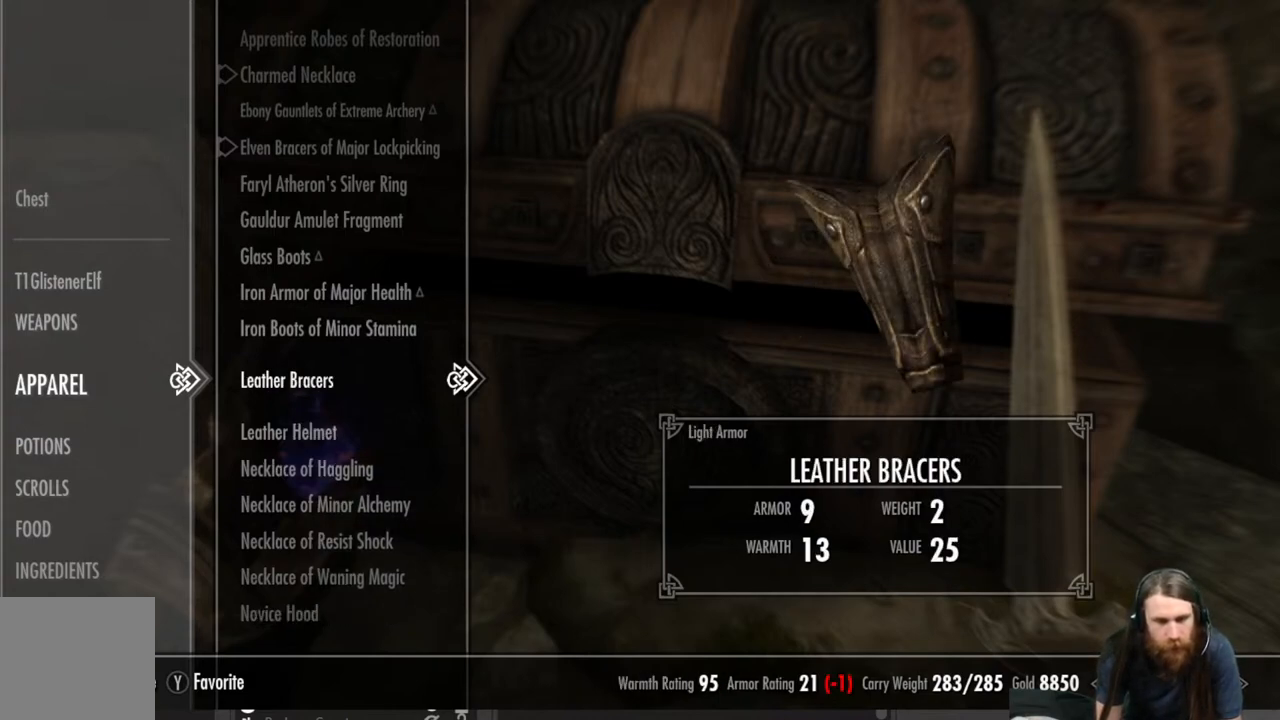
{"buttons": [], "left_stick": "center", "right_stick": "center", "events": [[250, "B", "down"], [383, "B", "up"]]}
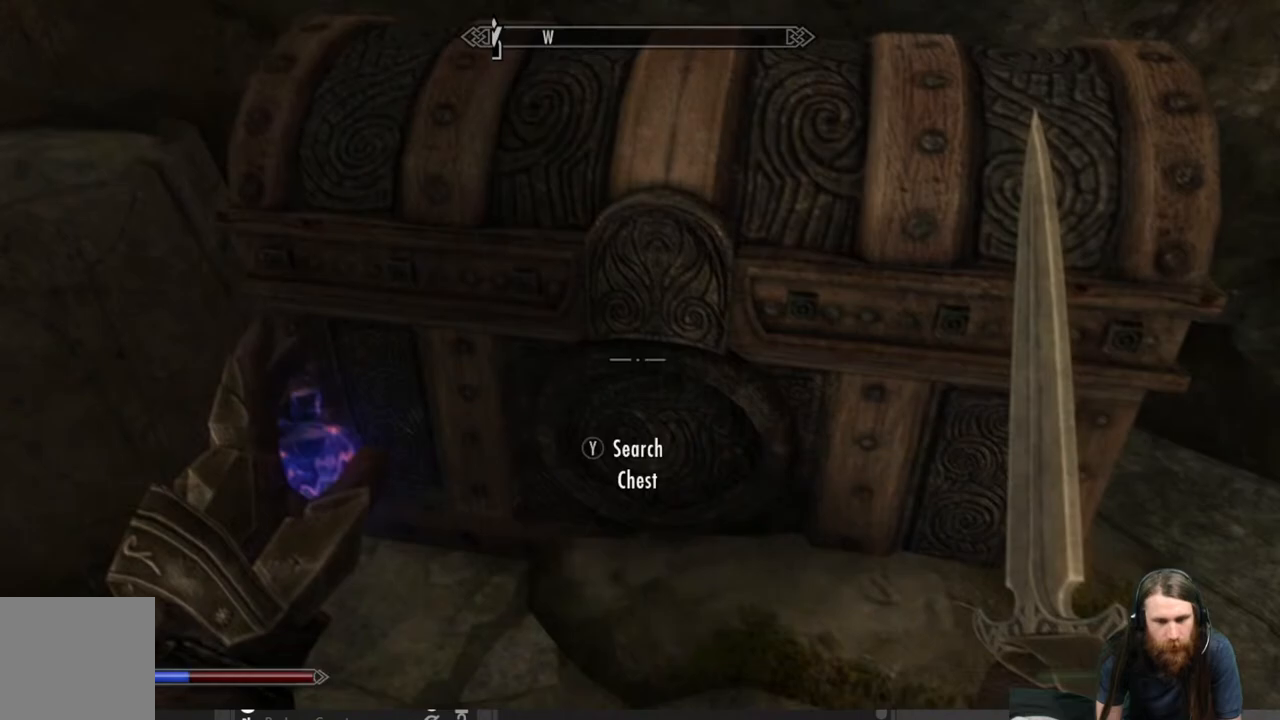
{"buttons": [], "left_stick": "center", "right_stick": "right", "events": [[150, "right_stick", "right"]]}
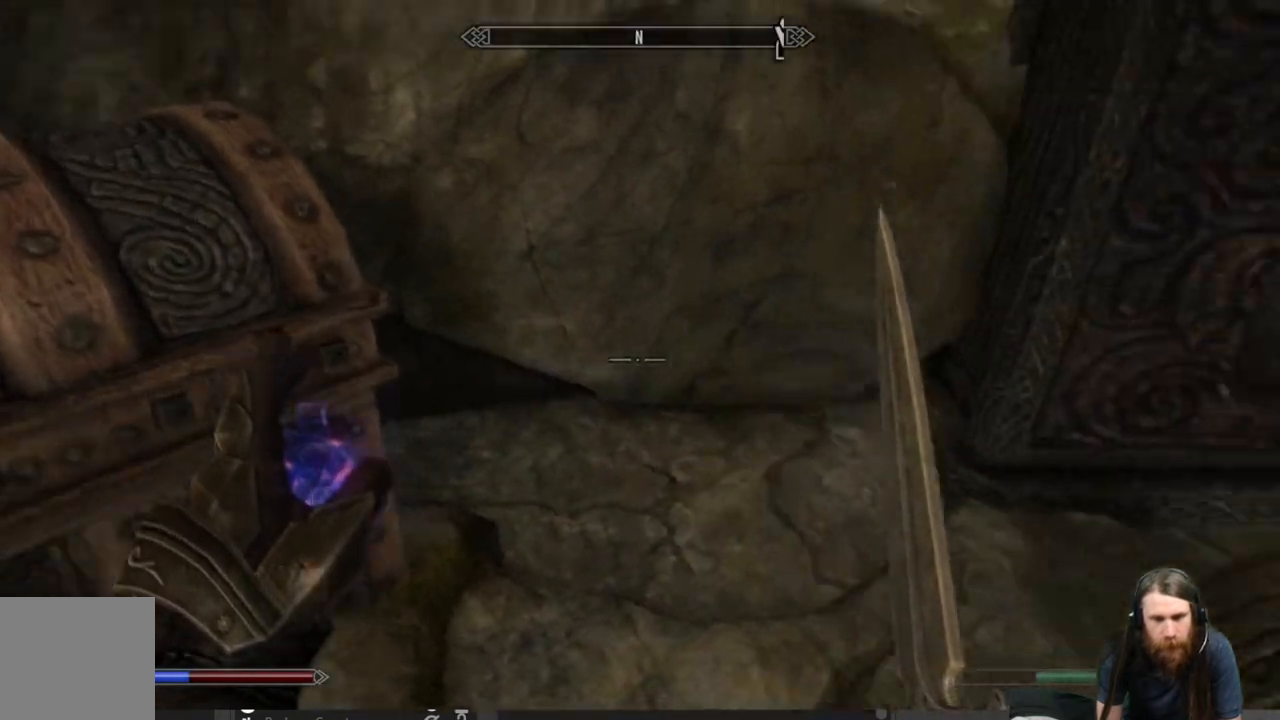
{"buttons": [], "left_stick": "up", "right_stick": "center", "events": [[333, "left_stick", "up"], [400, "right_stick", "center"]]}
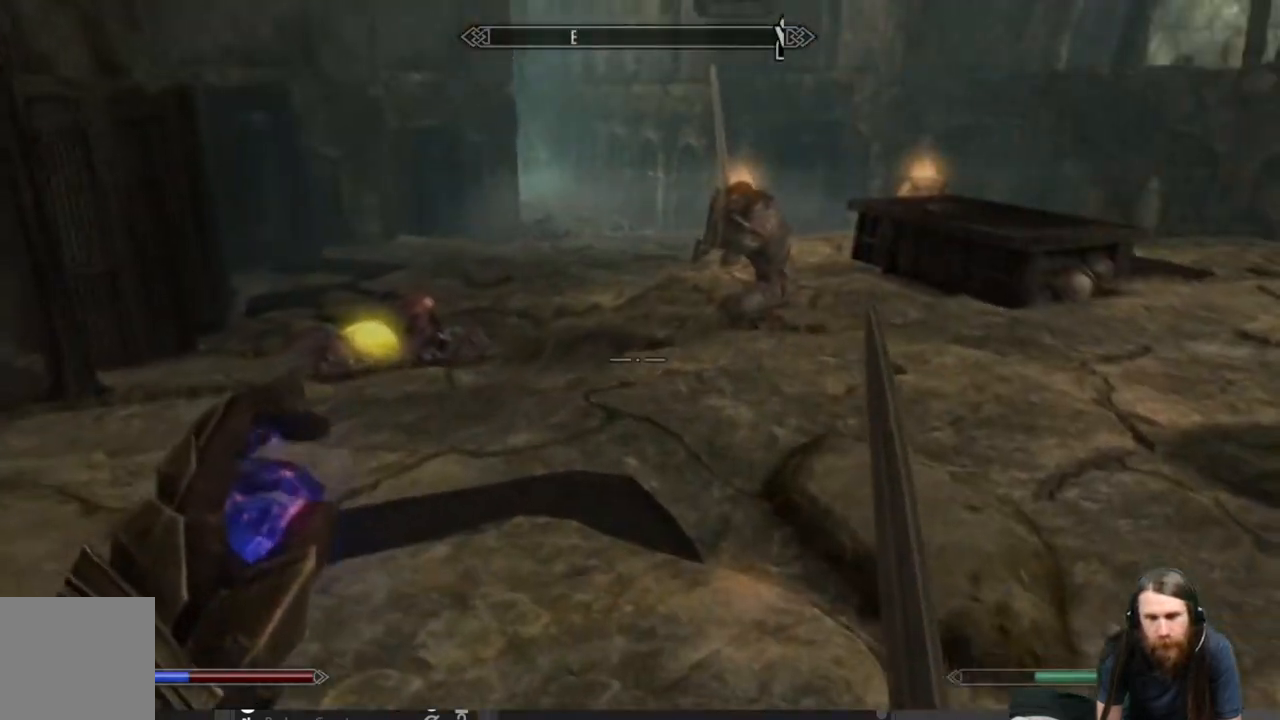
{"buttons": [], "left_stick": "up", "right_stick": "center", "events": []}
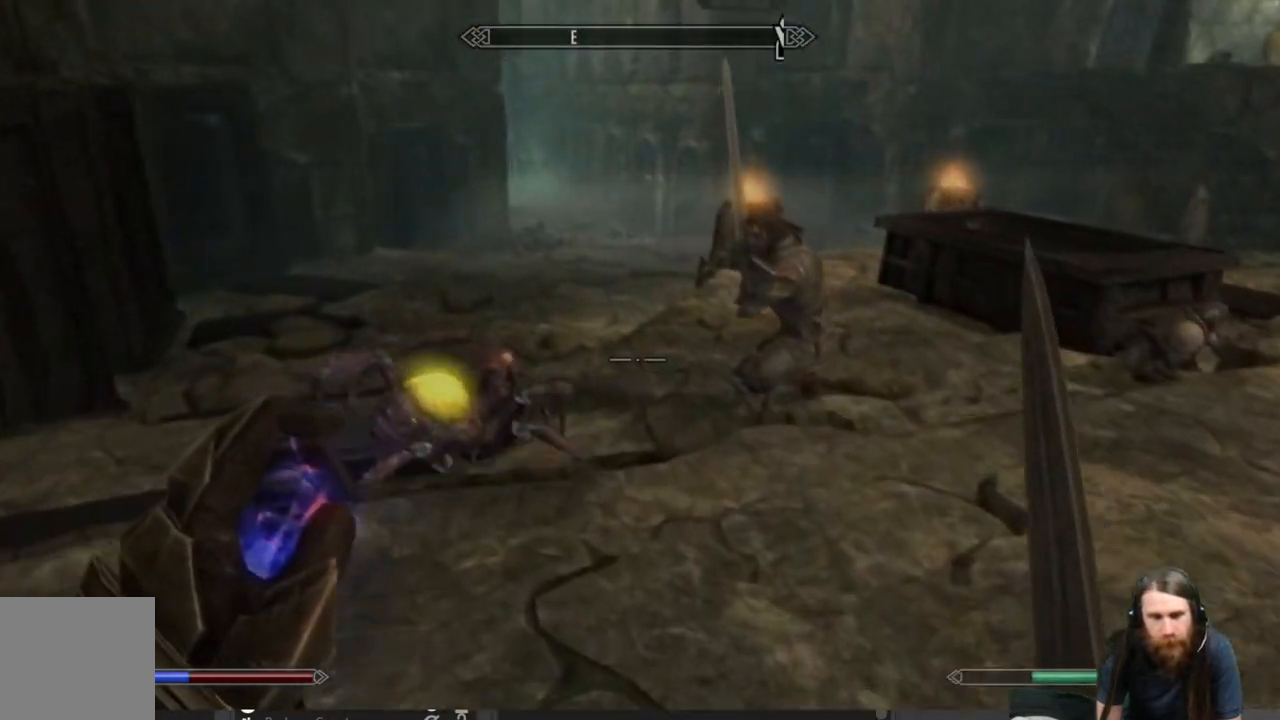
{"buttons": [], "left_stick": "up-left", "right_stick": "center", "events": [[50, "right_stick", "down-left"], [167, "right_stick", "center"], [500, "left_stick", "up-left"]]}
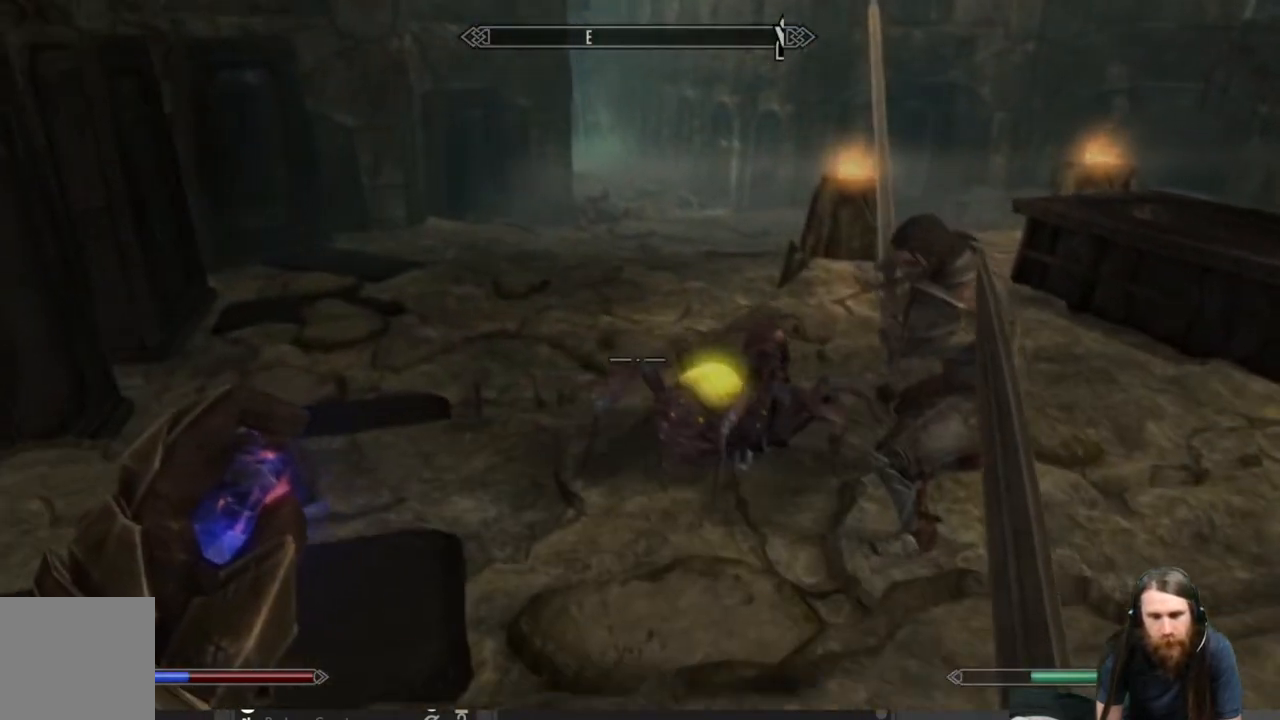
{"buttons": [], "left_stick": "up", "right_stick": "center", "events": [[167, "right_stick", "down-left"], [350, "left_stick", "up"], [417, "right_stick", "center"]]}
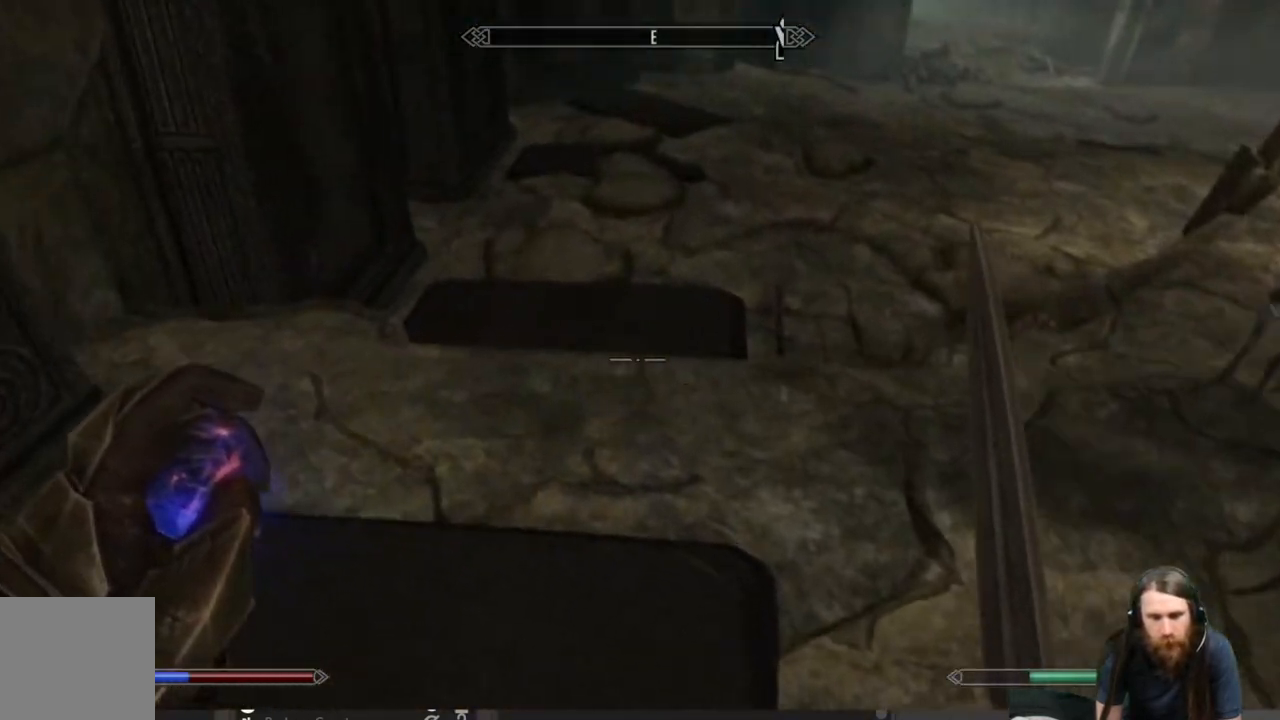
{"buttons": [], "left_stick": "up", "right_stick": "down-right", "events": [[467, "right_stick", "down-right"]]}
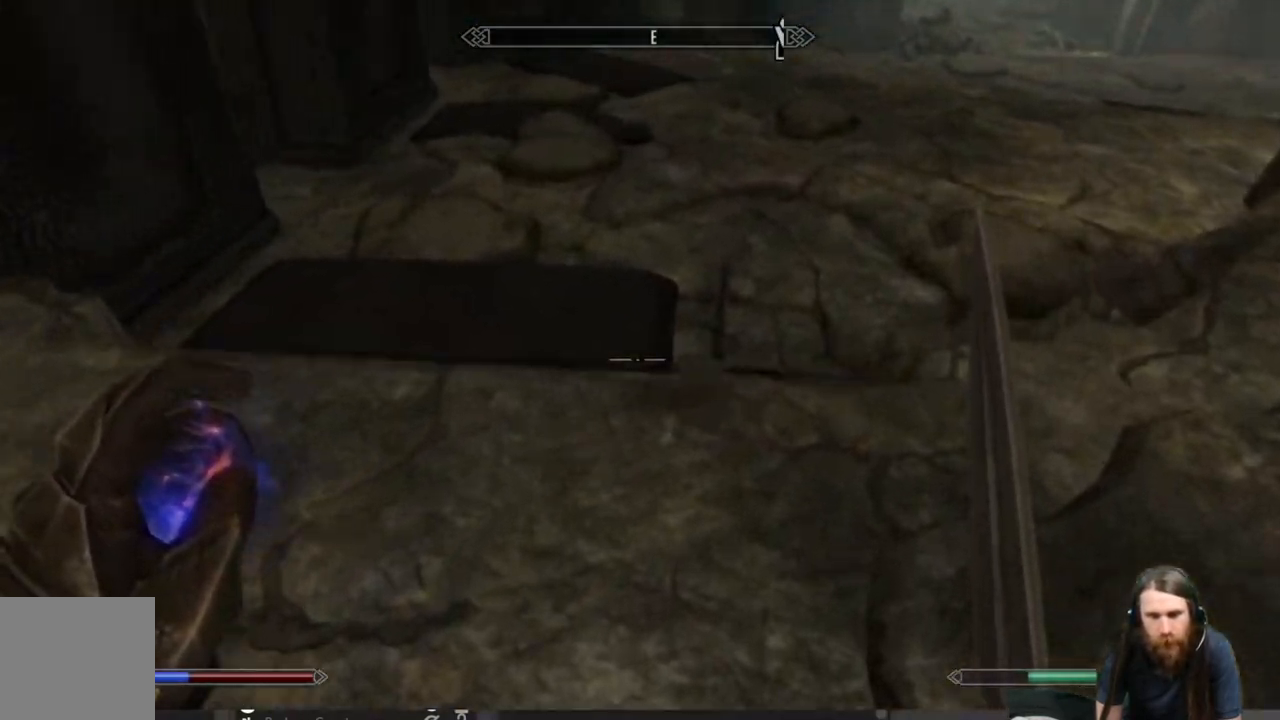
{"buttons": [], "left_stick": "up", "right_stick": "down-left", "events": [[117, "right_stick", "center"], [450, "right_stick", "down-left"]]}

*To do:*
Reproduce all the records verbatim, excluding images.

*Finished task:*
{"buttons": [], "left_stick": "center", "right_stick": "center", "events": [[250, "B", "down"], [383, "B", "up"]]}
{"buttons": [], "left_stick": "center", "right_stick": "right", "events": [[150, "right_stick", "right"]]}
{"buttons": [], "left_stick": "up", "right_stick": "center", "events": [[333, "left_stick", "up"], [400, "right_stick", "center"]]}
{"buttons": [], "left_stick": "up", "right_stick": "center", "events": []}
{"buttons": [], "left_stick": "up-left", "right_stick": "center", "events": [[50, "right_stick", "down-left"], [167, "right_stick", "center"], [500, "left_stick", "up-left"]]}
{"buttons": [], "left_stick": "up", "right_stick": "center", "events": [[167, "right_stick", "down-left"], [350, "left_stick", "up"], [417, "right_stick", "center"]]}
{"buttons": [], "left_stick": "up", "right_stick": "down-right", "events": [[467, "right_stick", "down-right"]]}
{"buttons": [], "left_stick": "up", "right_stick": "down-left", "events": [[117, "right_stick", "center"], [450, "right_stick", "down-left"]]}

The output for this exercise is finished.